The twinkling of Aurelia’s laugh sounded in my head. “No, young one. Not with the dead, but there are spaces between what is seen and what is not. What is heard and what is not. You are able to open doors of communication. You began when you were young, yes?”

“Talking with animals? Yeah. As soon as I was old enough to understand human language, I knew the animals around me spoke, too. I tuned into them, learning their languages.”

“You are very perceptive, young Bowen. You saw the door and you opened it. It is the same now.”

“With you in my mind?” Aurelia dipped her head in confirmation. “But I didn’t open the door, you did.”

“Not so. I gave a little nudge because I knew where to look. You might not have noticed, but you let me in. Now that the door is open, you can use it anytime.”

This was so much to wrap my head around. The spirit realm. Doors in the mind. I thought back to the image of my ancestor and the way his mouth didn’t move. Holy shit! “Does that mean I can communicate without speaking out loud like Gwrhyr did?”

“It may take some practice, yes.”

I lay my head against the back of the lounge chair, trying to process it all.

Never in my life did I imagine my secret would be this fucking big.

What was I even supposed to do with it all?

Would I be able to communicate at a distance, or would I need to be in front of the creature?

Would I be able to speak with Rudy like this? Would I want to?

Aurelia climbed up my chest and nudged her head under my chin to get my attention. The look in her eyes told me to pay close attention to whatever she was about to say.

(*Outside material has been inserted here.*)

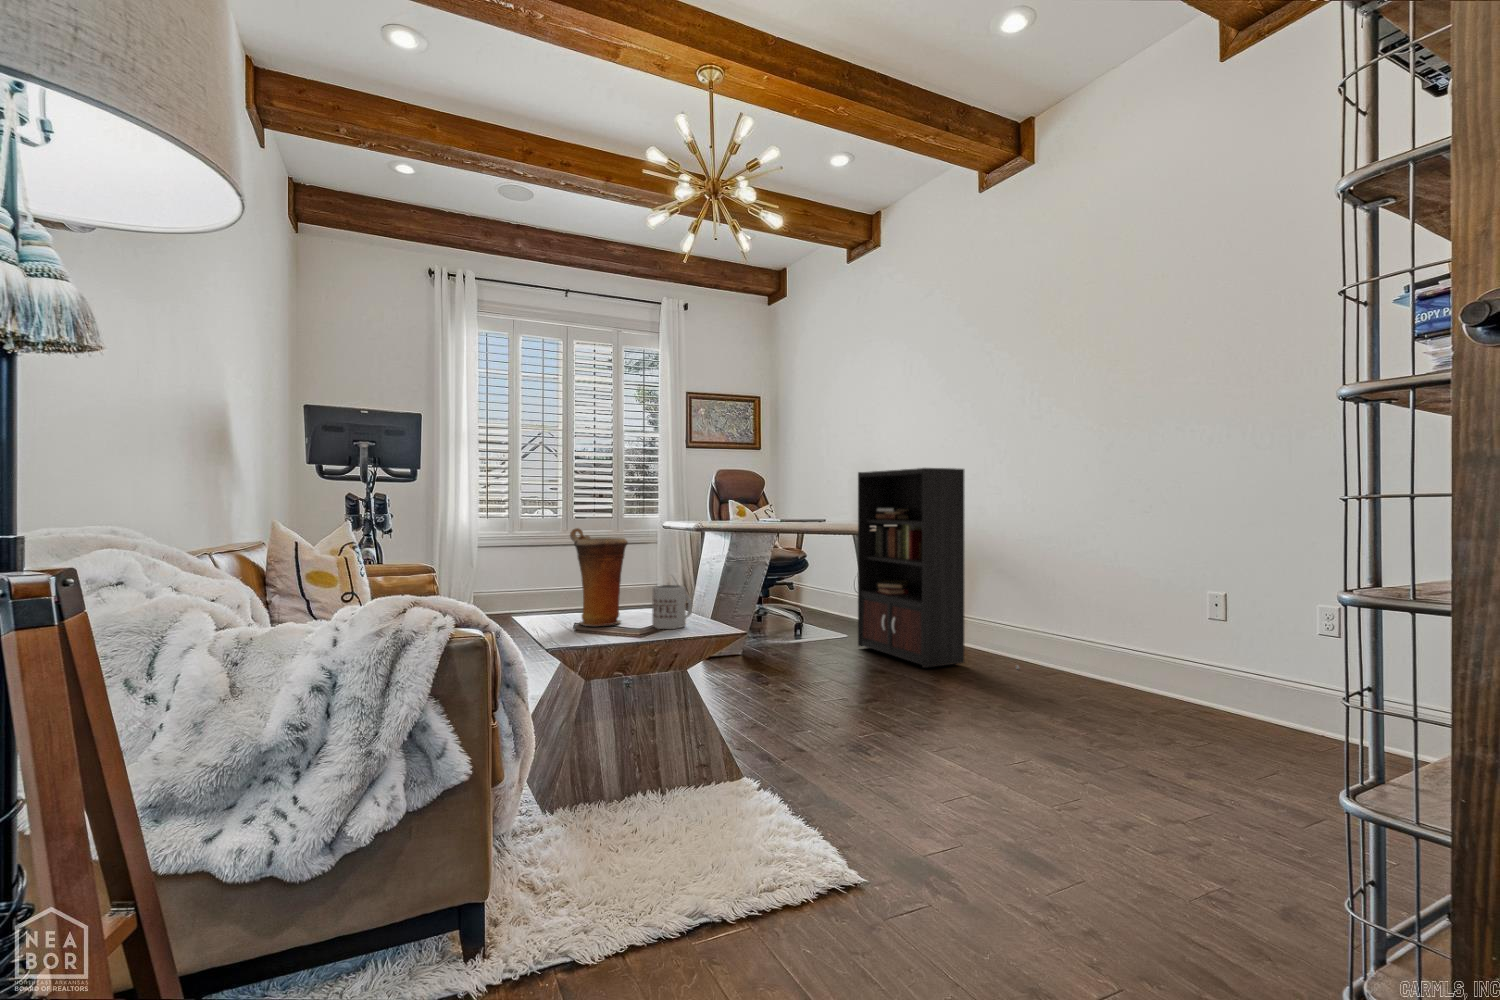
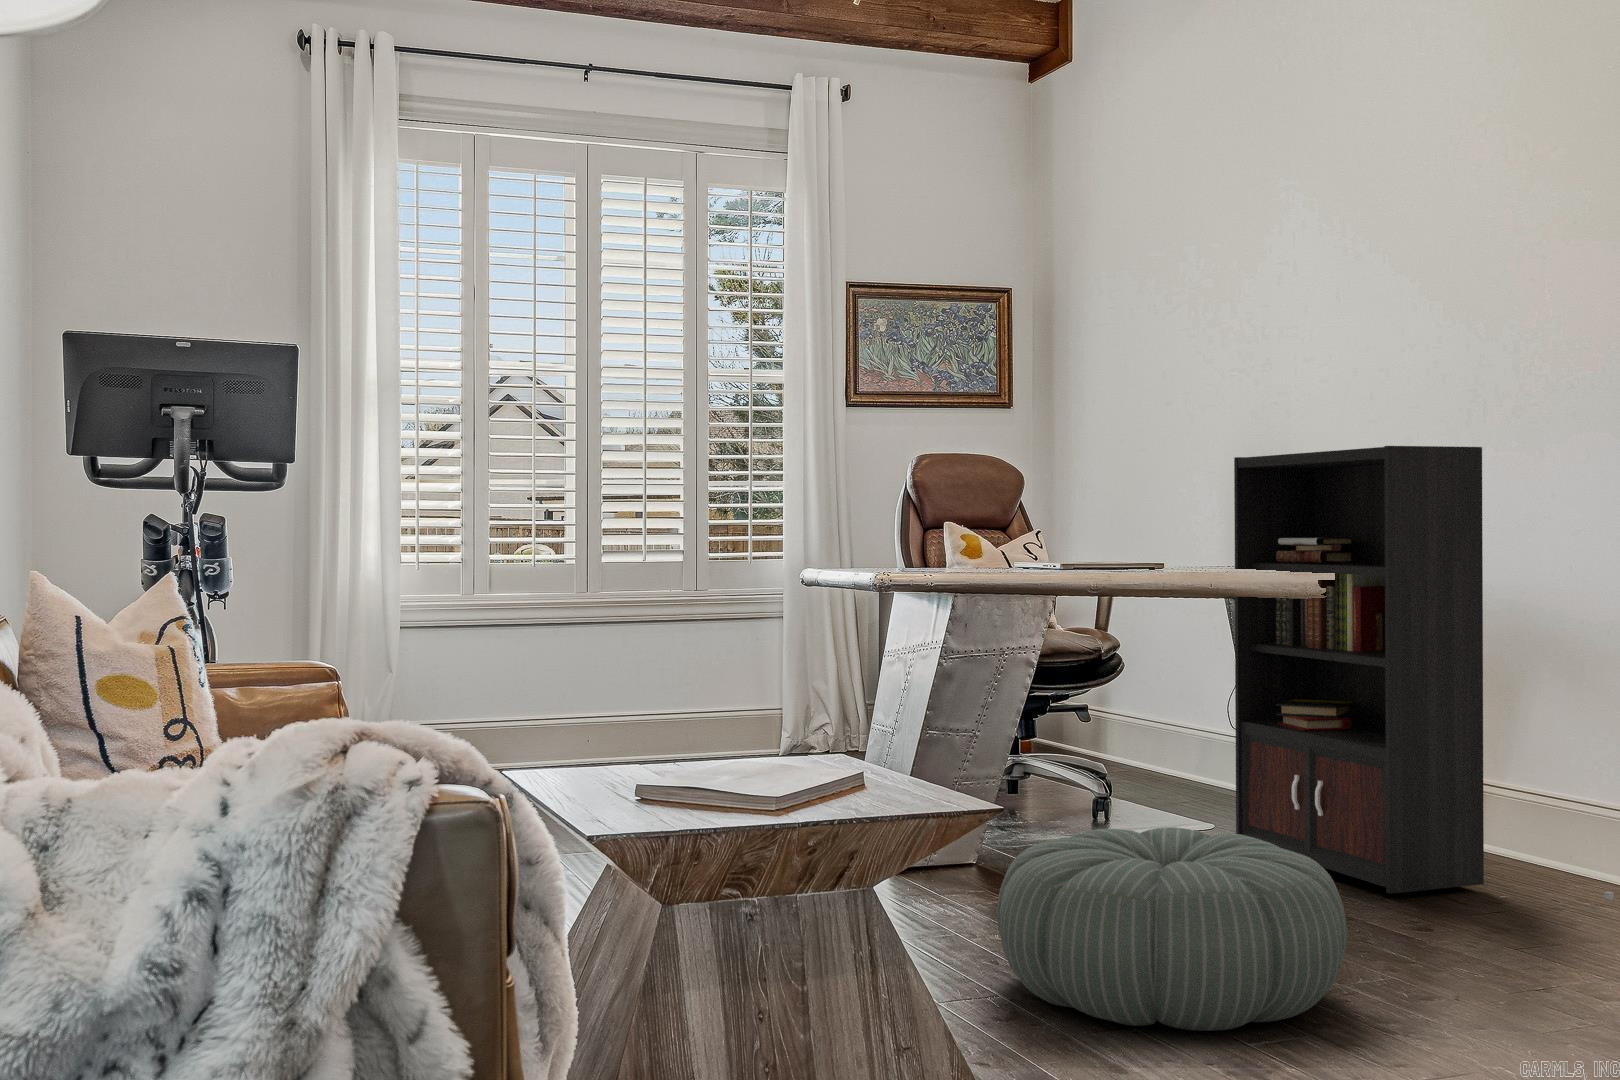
vase: present [570,528,628,626] -> none [629,579,751,789]
mug: present [652,585,693,629] -> none [804,704,889,797]
pouf: none [746,640,903,734] -> present [997,827,1347,1031]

“You must take care not to share this with those you don’t trust.” Her words had an ominous tone.

I decided to try to walk through this supposedly open door and focused really hard on the single word I wanted to say. A weird, scratchy sensation itched at the back of my mind, but I could feel the word release. “Why?”

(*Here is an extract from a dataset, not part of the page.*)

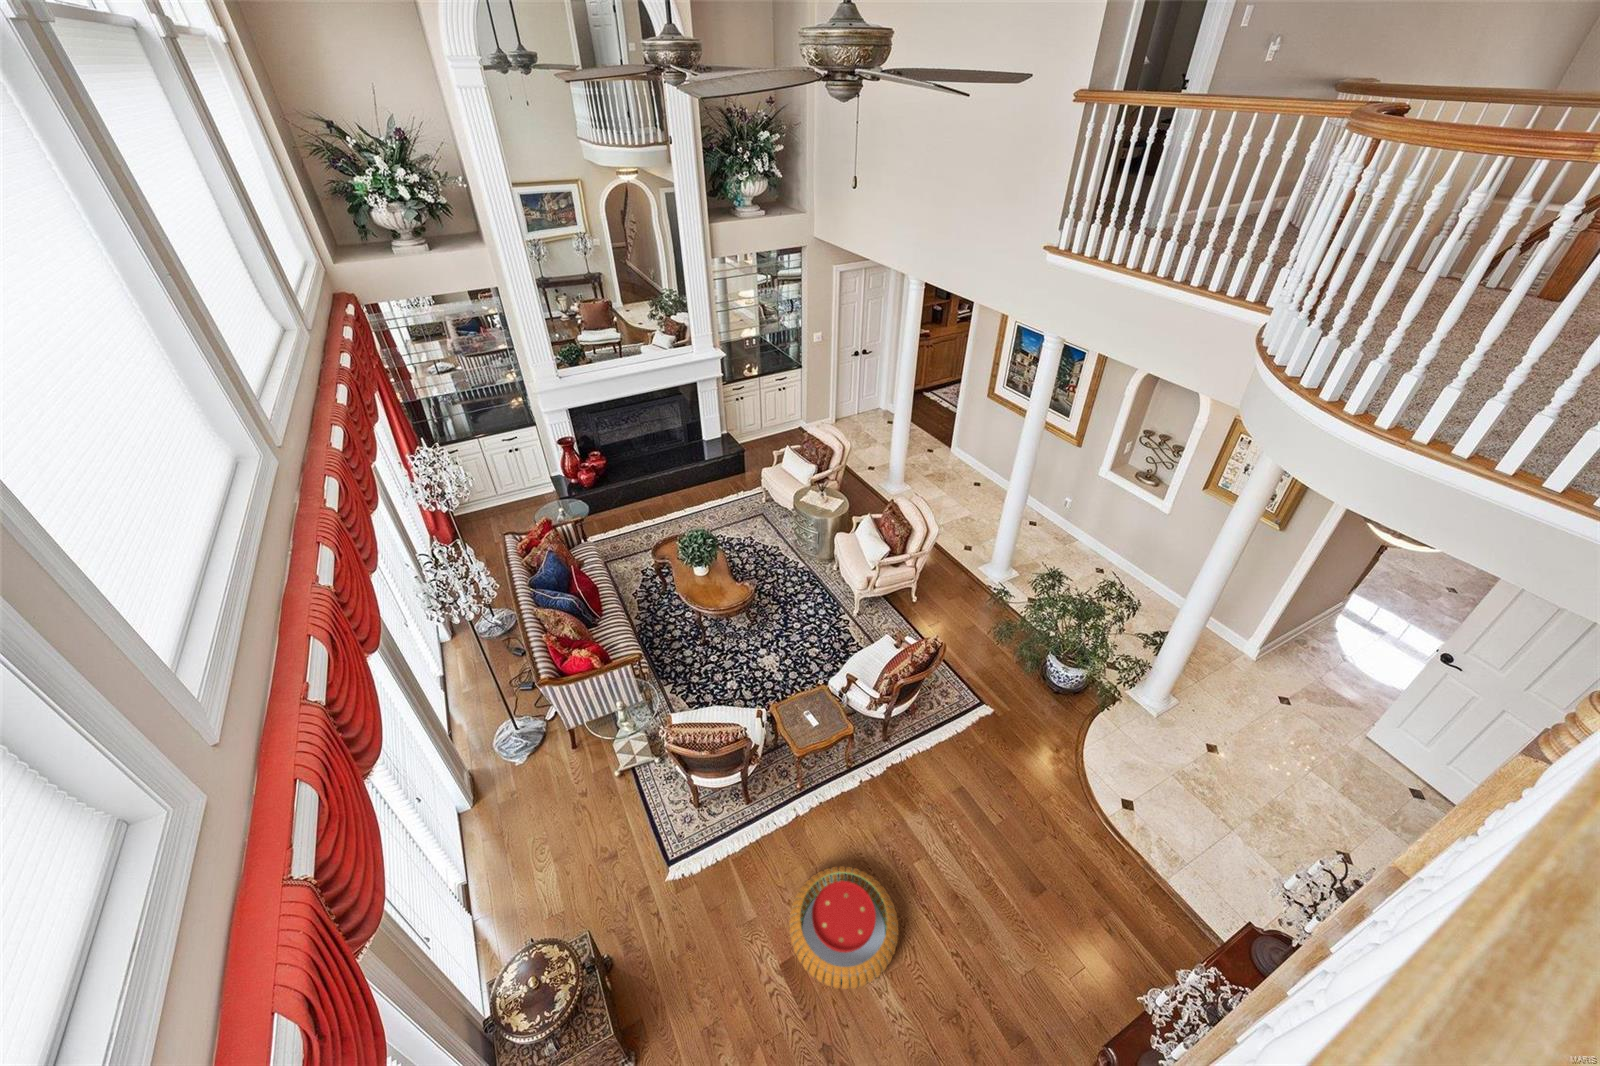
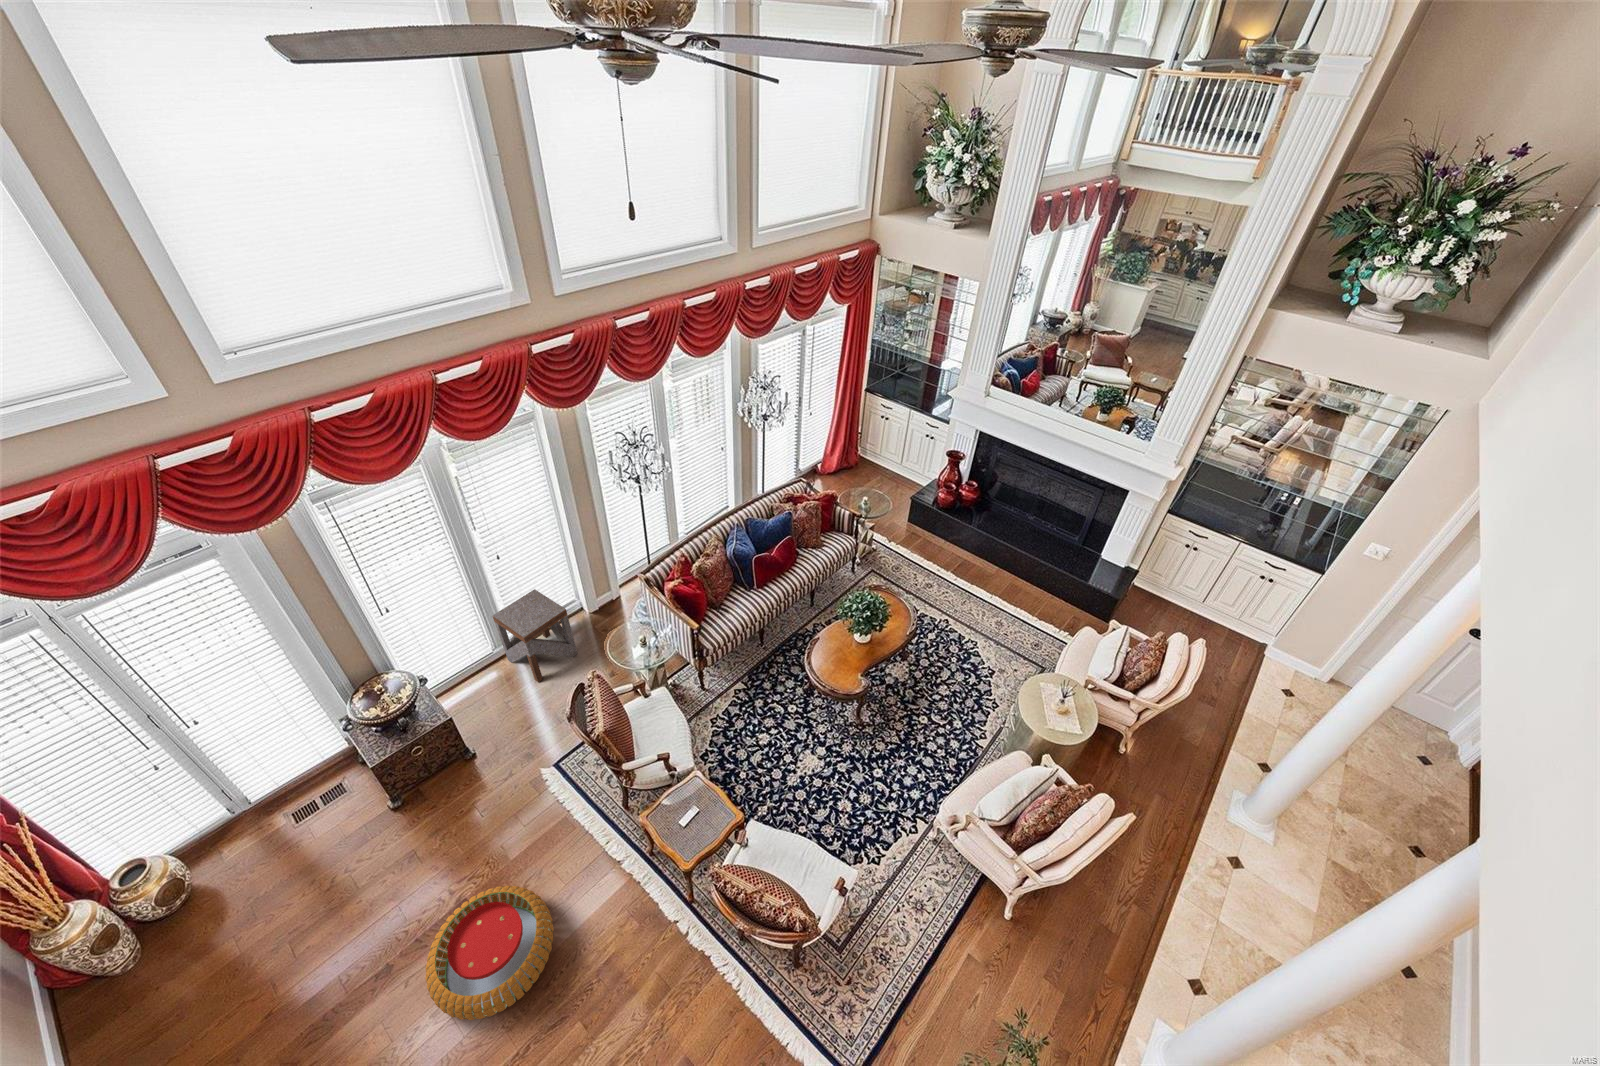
side table: none [438,787,544,913] -> present [493,589,577,682]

The dragon before me stretched her mouth into what had to be a smile. “You are a perceptive one, Bowen.”

I repeated the word, and it came a little easier, a little less itchy. “Why?”

“Anything given can also be taken. A memory shared can be a memory stolen.”

My brows pinched together. I had too many words to concentrate on sending them internally, so I spoke out loud. “I would never do that, take what wasn’t given.” The thought of it made my stomach sink. The invasion of it, the violation of it. That wasn’t who I was.

“I know. It is why this gift is given to those who are loyal and strong. But you must know, there are secrets as old as the earth. Secrets that are carried by ancient ones like myself and very few ways to access them.”

“I don’t understand. Why would you tell me this?”

Aurelia lifted her head to look me straight in the eyes. “You wanted to know who you are. This is it. You are Bowen Thomas, descendant of Gwrhyr, interpreter of languages, and keeper of secrets.”

“Fuck me. I kind of wish I could go back to just being the weirdo who talked to the ducks at the duck pond.” It may not have been a normal life, but it didn’t feel like I carried the weight of ancient beings on my shoulders.

“I don’t think you do. Would you give up knowing about this place? Would you give up your wolf?”

My head was shaking before I could even think.

Give up Rudy? No fucking way. I’d never met anyone like him, and I couldn’t imagine going back to a world he wasn’t in.

We might not have known each other for long, but it didn’t matter.

I loved the way he made me feel when he was both a man and a wolf.

Each side of him brought out a different side of me.